**Brief:** All lines between the start of the listing below and the line containing "Figure 1 . Relationships", inclusive, must be repeated exactly.

BEGIN Exercise data

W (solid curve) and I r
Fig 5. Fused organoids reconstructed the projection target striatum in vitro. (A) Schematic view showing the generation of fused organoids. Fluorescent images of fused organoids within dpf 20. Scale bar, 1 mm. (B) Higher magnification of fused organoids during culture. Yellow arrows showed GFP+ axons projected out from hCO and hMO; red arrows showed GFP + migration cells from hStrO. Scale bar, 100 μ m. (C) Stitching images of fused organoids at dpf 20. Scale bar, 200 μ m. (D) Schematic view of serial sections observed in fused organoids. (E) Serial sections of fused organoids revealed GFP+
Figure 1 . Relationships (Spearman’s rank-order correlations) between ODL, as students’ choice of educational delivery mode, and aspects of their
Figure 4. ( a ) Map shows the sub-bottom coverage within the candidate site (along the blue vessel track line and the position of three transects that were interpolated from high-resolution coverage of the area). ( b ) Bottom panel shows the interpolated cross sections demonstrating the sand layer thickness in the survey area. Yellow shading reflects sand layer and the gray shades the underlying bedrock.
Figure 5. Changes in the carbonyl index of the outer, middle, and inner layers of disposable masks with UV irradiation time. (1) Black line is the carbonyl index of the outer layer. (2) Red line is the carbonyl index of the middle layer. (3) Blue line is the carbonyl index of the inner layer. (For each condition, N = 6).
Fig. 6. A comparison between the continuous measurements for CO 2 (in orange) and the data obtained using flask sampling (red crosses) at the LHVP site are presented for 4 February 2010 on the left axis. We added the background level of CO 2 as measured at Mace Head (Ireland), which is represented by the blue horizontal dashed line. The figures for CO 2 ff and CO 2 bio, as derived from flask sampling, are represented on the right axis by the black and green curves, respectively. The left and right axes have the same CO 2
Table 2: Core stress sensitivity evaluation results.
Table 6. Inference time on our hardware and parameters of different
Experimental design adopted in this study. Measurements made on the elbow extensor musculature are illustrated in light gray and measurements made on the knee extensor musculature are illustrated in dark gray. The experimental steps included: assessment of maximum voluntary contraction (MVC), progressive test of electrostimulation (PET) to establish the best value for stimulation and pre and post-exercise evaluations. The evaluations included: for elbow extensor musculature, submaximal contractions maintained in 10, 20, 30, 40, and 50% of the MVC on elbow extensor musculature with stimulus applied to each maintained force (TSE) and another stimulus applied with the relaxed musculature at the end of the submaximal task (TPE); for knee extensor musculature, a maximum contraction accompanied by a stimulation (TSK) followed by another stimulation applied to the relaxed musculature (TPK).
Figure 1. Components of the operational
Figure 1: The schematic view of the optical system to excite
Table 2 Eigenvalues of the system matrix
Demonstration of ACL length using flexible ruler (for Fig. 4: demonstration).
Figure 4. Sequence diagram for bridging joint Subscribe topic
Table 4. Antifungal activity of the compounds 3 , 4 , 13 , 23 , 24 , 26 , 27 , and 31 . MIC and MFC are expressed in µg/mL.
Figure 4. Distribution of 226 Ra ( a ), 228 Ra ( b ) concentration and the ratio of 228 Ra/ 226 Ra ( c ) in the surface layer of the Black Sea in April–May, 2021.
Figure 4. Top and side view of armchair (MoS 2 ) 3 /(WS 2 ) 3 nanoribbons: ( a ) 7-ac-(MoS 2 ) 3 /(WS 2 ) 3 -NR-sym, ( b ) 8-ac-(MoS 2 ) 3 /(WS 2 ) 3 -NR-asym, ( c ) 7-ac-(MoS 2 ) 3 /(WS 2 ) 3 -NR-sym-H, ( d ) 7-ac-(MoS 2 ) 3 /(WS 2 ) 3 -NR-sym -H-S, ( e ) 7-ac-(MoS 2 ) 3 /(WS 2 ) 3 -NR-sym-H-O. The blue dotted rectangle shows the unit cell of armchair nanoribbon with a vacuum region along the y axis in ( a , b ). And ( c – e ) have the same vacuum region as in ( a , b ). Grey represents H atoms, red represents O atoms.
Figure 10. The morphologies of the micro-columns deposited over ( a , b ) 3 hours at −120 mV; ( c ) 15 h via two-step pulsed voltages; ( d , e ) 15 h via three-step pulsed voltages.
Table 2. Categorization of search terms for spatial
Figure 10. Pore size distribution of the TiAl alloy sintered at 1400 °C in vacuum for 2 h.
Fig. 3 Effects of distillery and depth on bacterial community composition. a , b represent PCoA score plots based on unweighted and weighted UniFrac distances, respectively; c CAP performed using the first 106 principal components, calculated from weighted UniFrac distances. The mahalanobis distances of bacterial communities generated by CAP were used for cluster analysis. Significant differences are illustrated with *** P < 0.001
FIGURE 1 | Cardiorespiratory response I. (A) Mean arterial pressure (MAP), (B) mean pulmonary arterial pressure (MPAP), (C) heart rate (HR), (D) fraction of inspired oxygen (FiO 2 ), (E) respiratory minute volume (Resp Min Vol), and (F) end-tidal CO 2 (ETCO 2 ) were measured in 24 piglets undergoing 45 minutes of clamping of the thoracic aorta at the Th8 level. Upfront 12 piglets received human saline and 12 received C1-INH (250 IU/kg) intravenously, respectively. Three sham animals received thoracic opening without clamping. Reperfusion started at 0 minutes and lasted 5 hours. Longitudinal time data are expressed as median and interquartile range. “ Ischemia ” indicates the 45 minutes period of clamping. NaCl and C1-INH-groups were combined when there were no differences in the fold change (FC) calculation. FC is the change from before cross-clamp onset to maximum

END Exercise data

**Your solution:**
W (solid curve) and I r
Fig 5. Fused organoids reconstructed the projection target striatum in vitro. (A) Schematic view showing the generation of fused organoids. Fluorescent images of fused organoids within dpf 20. Scale bar, 1 mm. (B) Higher magnification of fused organoids during culture. Yellow arrows showed GFP+ axons projected out from hCO and hMO; red arrows showed GFP + migration cells from hStrO. Scale bar, 100 μ m. (C) Stitching images of fused organoids at dpf 20. Scale bar, 200 μ m. (D) Schematic view of serial sections observed in fused organoids. (E) Serial sections of fused organoids revealed GFP+
Figure 1 . Relationships (Spearman’s rank-order correlations) between ODL, as students’ choice of educational delivery mode, and aspects of their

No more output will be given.